====== Records to process ======

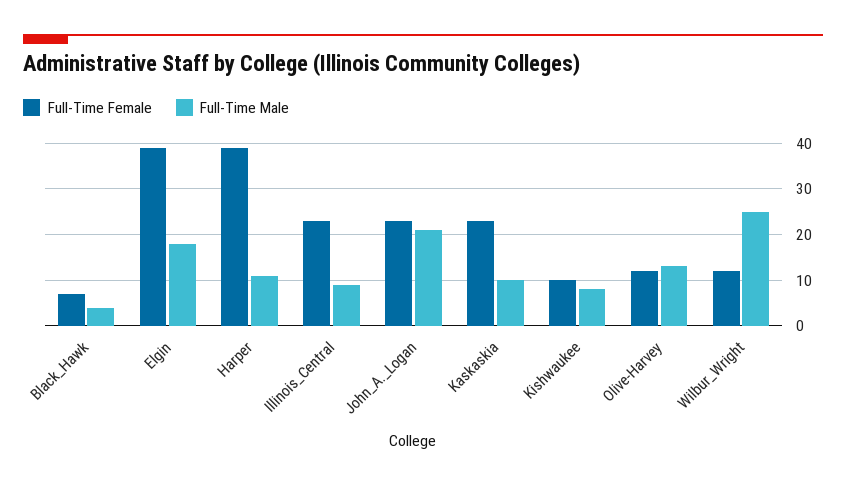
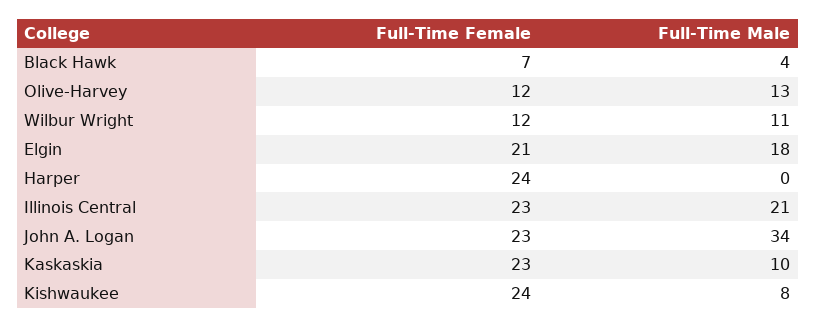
Full-Time Female, Elgin: 40 -> 21
Full-Time Female, Harper: 40 -> 24
Full-Time Male, Harper: 10 -> 0
Full-Time Male, Illinois_Central: 10 -> 21
Full-Time Male, John_A._Logan: 20 -> 34
Full-Time Female, Kishwaukee: 10 -> 24
Full-Time Male, Wilbur_Wright: 25 -> 11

======

§ Work item:
All entries should be reproduced exactly; no picture belongs in the result.

§ The answer:
Full-Time Female, Elgin: 40 -> 21
Full-Time Female, Harper: 40 -> 24
Full-Time Male, Harper: 10 -> 0
Full-Time Male, Illinois_Central: 10 -> 21
Full-Time Male, John_A._Logan: 20 -> 34
Full-Time Female, Kishwaukee: 10 -> 24
Full-Time Male, Wilbur_Wright: 25 -> 11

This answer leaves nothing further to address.